Untitled #17 (Forest), from the series Night Coming Tenderly, Black

Artist (American, born 1953)
Date2017
MediumGelatin silver print
Dimensions44 × 55 in. (111.8 × 139.7 cm)
ClassificationPhotograph
Credit LineMary and Leigh Block Museum of Art, Northwestern University, purchase funds provided by Susan and Richard Rieser
Object number2019.4
Text Entries

One Book One Northwestern, 2022–23

In this series, Dawoud Bey uses real and imagined sites to suggest the sensory experience of people moving through the darkness along the Underground Railroad, the network of secret routes and shelters set up to help enslaved people escape to freedom in the 18th and 19th centuries.
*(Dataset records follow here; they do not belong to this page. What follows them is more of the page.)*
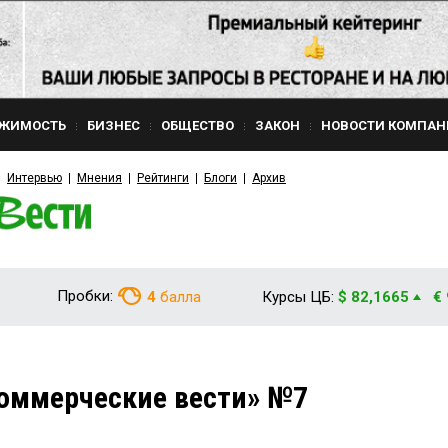
ЖИМОСТЬ
БИЗНЕС
ОБЩЕСТВО
ЗАКОН
НОВОСТИ КОМПАН
Интервью
Мнения
Рейтинги
Блоги
Архив
Пробки:
4
балла
Курсы ЦБ:
$ 82,1665
€
оммерческие вести» №7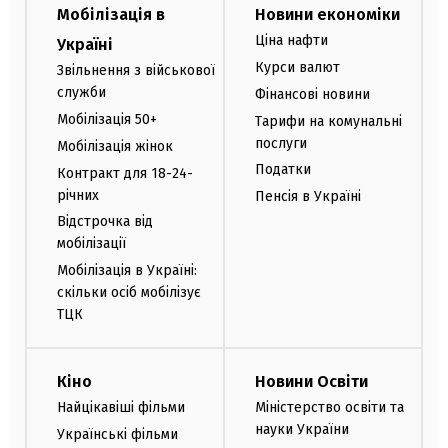
Мобілізація в
Новини економіки
Ціна нафти
Україні
Курси валют
Звільнення з військової
служби
Фінансові новини
Мобілізація 50+
Тарифи на комунальні
послуги
Мобілізація жінок
Податки
Контракт для 18-24-
річних
Пенсія в Україні
Відстрочка від
мобілізації
Мобілізація в Україні:
скільки осіб мобілізує
ТЦК
Кіно
Новини Освіти
Найцікавіші фільми
Міністерство освіти та
науки України
Українські фільми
This monumental photograph is, as the artist has described, "a visual reimagining of the movement of fugitive slaves through the Cleveland and Hudson, Ohio landscape as they approached Lake Erie and the final passage to freedom…." The series title refers to poet Langston Hughes’s renowned Dream Variations (1926), with its refrain, Night coming tenderly / Black like me. The image conjures the protective—or tender—qualities of the night as well as its dangers.

In How the Word Is Passed, author Clint Smith encourages readers to consider our proximity to slavery and to acknowledge the past by reflecting on what took place on a site. In Bey’s majestic photograph, the site is neither specific nor recognizable. There are no markers, no statues, and no plaques to designate the historic significance. But this mysterious photograph helps us begin to imagine what it might have felt like to move along these hidden paths. It wavers between the safety and danger of darkness and whispers to the viewer that something important happened on this unmarked site.